In Marcella’s lifetime men had been lost on Lashnagar, and sheep and dogs, adventuring too far, had never come back. Legend had it that hundreds of years ago Lashnagar had been a quiet little village nestling round Castle Lashcairn, the home of Marcella’s folks. That was in the year before Flodden Field, a hot, dry time that began with Lady Day and lasted till the Feast of All Souls without rain or storm. In that hot summer a witch-woman, very beautiful, had come to Lashnagar to win the soul of Andrew Lashcairn, winning with his soul his bed and his board. A wild wooing it was, and a wilder wedding. All the wooing had been done by the woman—as was the way of the Lashcairn women ever afterwards—in the dry heat of that unnatural summer when the sap dried in the trees and the marrow in men’s bones, while the heated blood surged through their veins more quickly than ever before. On the Feast of All Souls, the wedding day, a copper sun rose in a sky of blood and lead, and all the folks of Lashnagar drank deeply to drive away impending horror. That night, after they slept, while Andrew Lashcairn lay awake in the witch-woman’s arms, a great wind came in from the sea, sweeping before it the salt sand of the dunes, covering the village and the castle and the old feet of Ben Grief where sheep and cattle fed. The witch-woman, with her lord and a few servants, fought and battled a way through the storm of sand and stones to settle where the last of the wind-blown desert piled on the knees of Ben Grief. The next year Andrew rode away to the fight at Flodden Field. Unknown to him, the witch-woman who loved him rode close to his heels.

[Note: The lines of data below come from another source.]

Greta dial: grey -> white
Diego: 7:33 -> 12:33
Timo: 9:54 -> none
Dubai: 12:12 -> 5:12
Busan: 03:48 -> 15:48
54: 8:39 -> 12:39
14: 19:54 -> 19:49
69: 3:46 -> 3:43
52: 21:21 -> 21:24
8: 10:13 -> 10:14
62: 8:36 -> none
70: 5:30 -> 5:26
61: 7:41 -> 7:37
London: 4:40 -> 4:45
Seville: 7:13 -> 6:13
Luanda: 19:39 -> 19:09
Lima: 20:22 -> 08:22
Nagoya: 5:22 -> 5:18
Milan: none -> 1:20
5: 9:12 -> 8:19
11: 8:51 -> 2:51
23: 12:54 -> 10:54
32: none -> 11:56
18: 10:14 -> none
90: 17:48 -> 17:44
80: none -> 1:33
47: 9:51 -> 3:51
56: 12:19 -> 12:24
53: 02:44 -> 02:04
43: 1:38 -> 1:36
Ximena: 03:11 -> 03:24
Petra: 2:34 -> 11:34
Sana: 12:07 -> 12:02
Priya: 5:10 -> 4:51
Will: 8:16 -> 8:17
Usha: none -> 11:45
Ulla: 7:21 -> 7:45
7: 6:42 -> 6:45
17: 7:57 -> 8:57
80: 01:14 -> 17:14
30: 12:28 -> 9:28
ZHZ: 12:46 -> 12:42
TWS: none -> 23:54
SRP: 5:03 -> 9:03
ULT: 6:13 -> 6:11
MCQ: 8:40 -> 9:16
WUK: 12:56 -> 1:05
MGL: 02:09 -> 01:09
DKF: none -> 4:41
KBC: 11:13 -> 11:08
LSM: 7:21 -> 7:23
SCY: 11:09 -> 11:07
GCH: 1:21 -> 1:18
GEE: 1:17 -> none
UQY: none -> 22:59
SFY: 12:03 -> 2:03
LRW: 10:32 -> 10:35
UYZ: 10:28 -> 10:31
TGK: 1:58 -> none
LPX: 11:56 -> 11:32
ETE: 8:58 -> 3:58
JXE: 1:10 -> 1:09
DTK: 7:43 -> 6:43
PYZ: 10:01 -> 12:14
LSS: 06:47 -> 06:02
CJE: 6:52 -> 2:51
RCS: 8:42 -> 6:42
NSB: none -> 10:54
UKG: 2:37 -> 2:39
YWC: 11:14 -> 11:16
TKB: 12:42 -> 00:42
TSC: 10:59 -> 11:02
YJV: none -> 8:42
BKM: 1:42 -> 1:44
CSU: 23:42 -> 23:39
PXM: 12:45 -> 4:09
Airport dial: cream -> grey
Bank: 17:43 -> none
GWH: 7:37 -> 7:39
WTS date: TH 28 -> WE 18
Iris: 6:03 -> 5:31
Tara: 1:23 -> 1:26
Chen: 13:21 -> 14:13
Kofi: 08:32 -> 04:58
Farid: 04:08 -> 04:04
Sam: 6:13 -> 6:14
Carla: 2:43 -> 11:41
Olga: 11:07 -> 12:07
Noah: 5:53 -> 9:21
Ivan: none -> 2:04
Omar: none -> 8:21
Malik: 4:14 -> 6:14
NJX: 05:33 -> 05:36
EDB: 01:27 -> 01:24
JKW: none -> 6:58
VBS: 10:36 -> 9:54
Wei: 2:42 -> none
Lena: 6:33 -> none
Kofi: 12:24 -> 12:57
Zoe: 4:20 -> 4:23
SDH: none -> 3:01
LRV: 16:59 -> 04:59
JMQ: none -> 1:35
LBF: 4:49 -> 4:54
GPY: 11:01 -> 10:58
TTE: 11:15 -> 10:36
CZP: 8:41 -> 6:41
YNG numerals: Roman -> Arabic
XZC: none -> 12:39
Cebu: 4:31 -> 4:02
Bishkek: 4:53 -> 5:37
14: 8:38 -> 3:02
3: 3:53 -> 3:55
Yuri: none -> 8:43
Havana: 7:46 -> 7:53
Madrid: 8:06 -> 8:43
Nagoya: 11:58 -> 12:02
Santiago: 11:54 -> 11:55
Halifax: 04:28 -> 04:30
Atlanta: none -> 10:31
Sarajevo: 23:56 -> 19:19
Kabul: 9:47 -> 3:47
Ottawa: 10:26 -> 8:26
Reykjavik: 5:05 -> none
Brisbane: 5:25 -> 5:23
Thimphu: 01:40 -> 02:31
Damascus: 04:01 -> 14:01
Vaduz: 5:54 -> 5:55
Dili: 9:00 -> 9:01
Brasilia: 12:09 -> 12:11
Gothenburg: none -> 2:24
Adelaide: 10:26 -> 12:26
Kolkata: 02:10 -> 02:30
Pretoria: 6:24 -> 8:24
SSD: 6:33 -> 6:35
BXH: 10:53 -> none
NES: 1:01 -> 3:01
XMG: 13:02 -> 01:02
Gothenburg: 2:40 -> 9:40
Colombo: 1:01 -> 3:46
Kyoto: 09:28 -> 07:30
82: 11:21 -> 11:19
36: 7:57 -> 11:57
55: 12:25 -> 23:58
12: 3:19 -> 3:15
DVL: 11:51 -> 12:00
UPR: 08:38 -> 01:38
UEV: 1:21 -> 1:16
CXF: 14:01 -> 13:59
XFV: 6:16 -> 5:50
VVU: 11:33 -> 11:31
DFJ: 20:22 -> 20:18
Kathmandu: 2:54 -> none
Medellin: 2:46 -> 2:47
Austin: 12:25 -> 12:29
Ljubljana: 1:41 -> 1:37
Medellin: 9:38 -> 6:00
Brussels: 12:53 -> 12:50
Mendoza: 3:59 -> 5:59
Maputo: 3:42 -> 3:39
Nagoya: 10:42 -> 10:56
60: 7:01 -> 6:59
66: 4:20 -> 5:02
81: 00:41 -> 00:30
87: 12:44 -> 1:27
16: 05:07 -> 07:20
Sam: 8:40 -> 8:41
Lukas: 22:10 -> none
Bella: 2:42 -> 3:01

There his pennant, with its sun in splendour and its flaunting “By myself I stand,” went down. When the hush of death fell on the noise of battle the witch-woman crawled by night among the dead to find her lord lying with one arm thrown carelessly over his dead horse’s neck. It was there, companioned only by the dead, that the witch-woman’s twins—a boy and a girl—were born. And it pleased their mother’s grim humour to creep about the battlefield in the darkness until she found banners and trappings of the Southrons, whom she hated, to act as birth-clothes for her son and daughter when she carried them back mile after mile to brooding Lashnagar. It was the boy who was Marcella’s ancestor.
Lashnagar was her nursery. On Lashnagar she had seen queer things. One night, when everyone was asleep and the path of the full moon lay shining across the sea, she went up on to Lashnagar with the shadows of the flowering henbane clean-cut and inky about her feet. Half-way up a great jagged hole lay gashed. Peering into it—she had never seen it before—she could distinguish the crumbling turret of a church, the roof of a house and the stiff tops of trees buried partly in a soft sea of sand in the middle of which was a depression. The heathery ground on which she kneeled began to crack very gently, and, with beating heart, she started back, realizing that the hillside was hollow, formed here of rotted trees thinly overgrown with turf and sand. Next morning she heard that a shepherd was missing, and then she guessed with horror the meaning of the chasm and the soft depression.